EXERCISE DETAILS
Return exactly the lines of the data below, from the one that contains "color: #1d4ed8 ->" through the final line, and leave out every picture.

--------------------------------

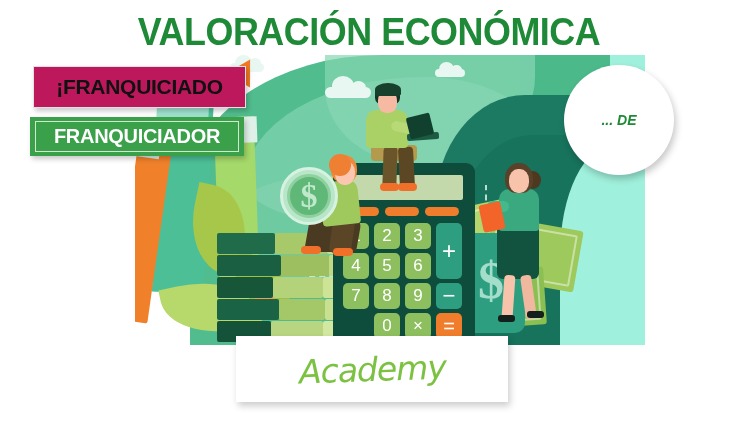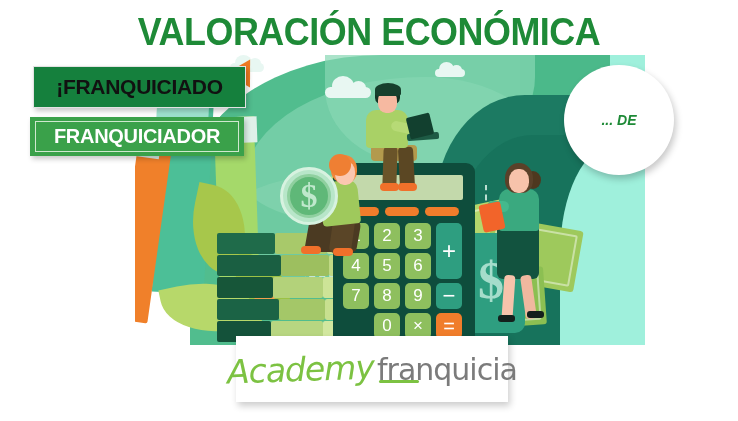"¡FRANQUICIADO" #banner-franquiciado { background: #15803d -> #be185d }
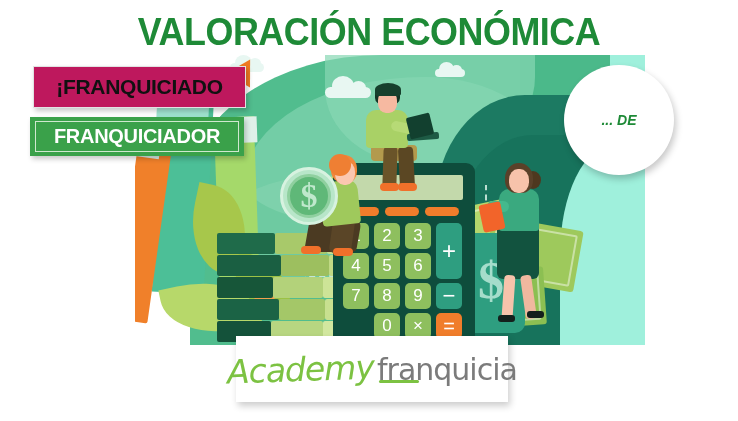"franquicia" span { html: <span> <span>franquicia</span> <span></span> </span> -> none }
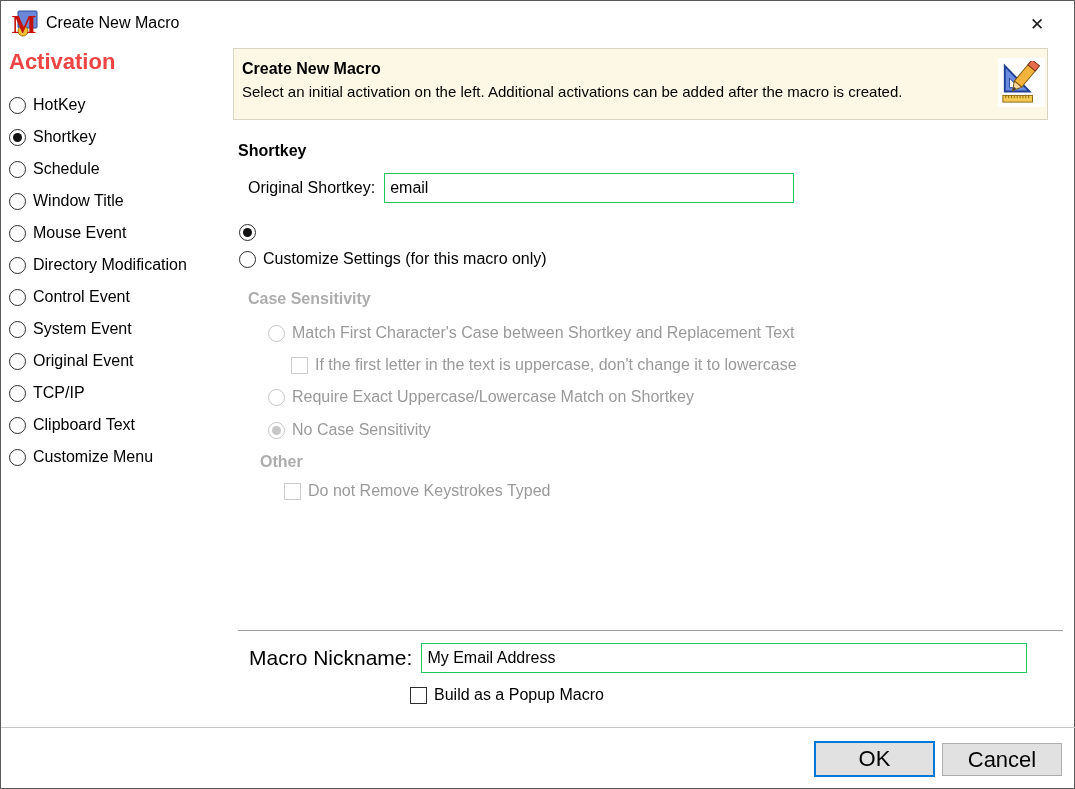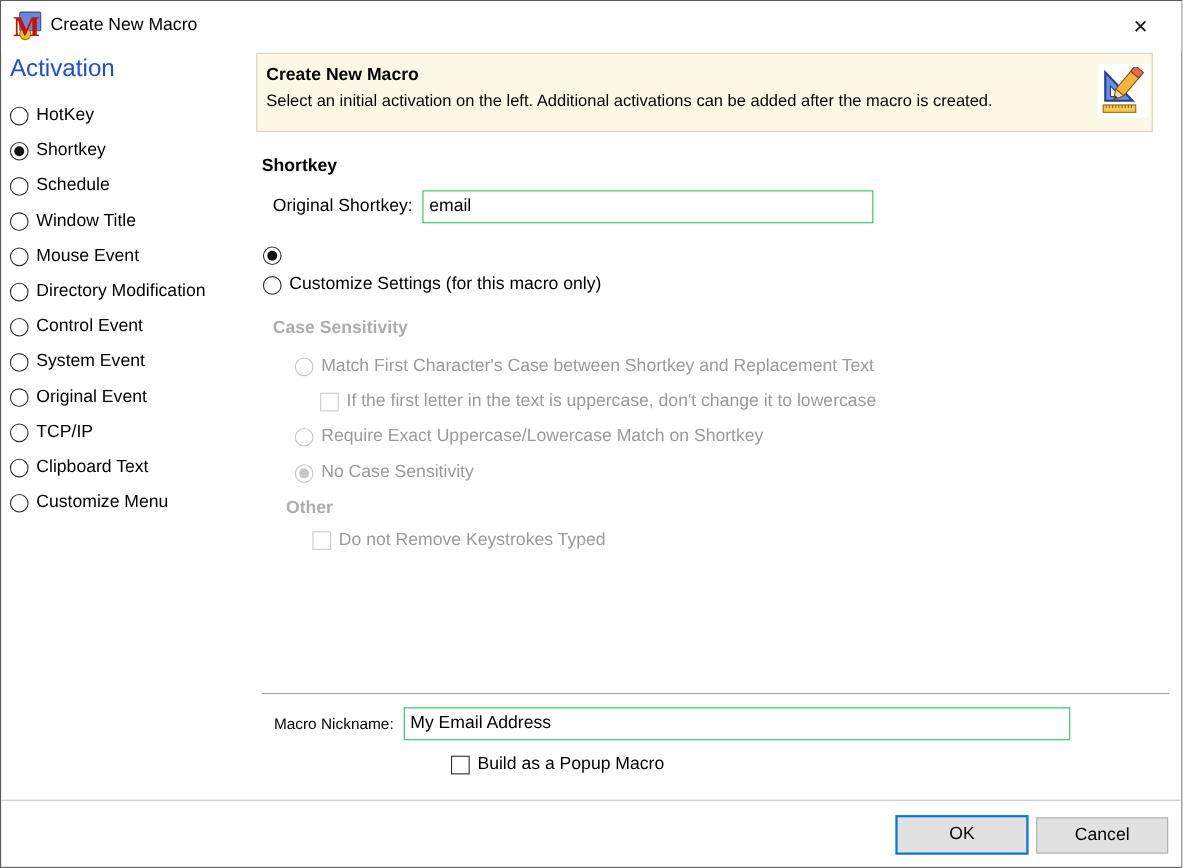"Activation" .sidebar-header { color: #1d4ed8 -> #ef4444; font-weight: none -> bold }
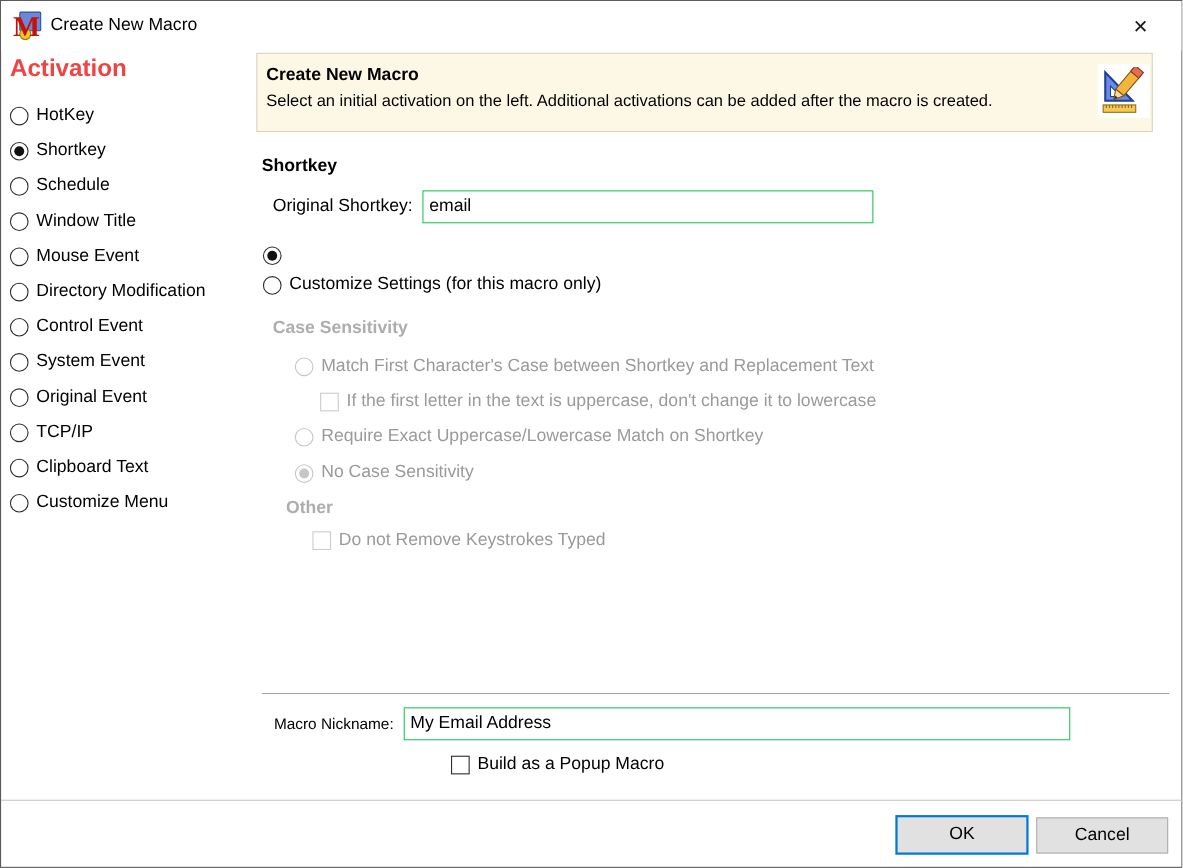"Macro Nickname:" .row-nick .lbl { font-size: 14px -> 21px }
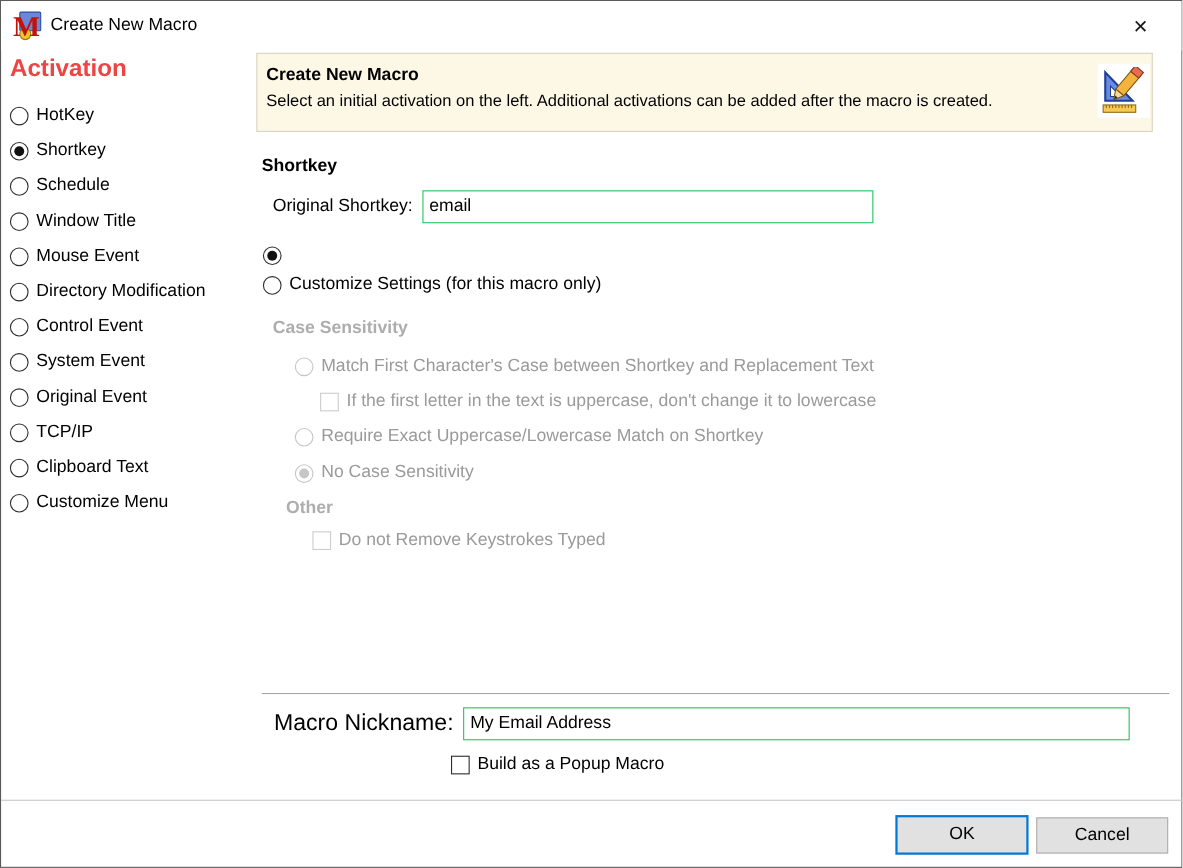"OK" .btn { font-size: 16px -> 22px }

--------------------------------

ANSWER FOR THIS EXERCISE
"Activation" .sidebar-header { color: #1d4ed8 -> #ef4444; font-weight: none -> bold }
"Macro Nickname:" .row-nick .lbl { font-size: 14px -> 21px }
"OK" .btn { font-size: 16px -> 22px }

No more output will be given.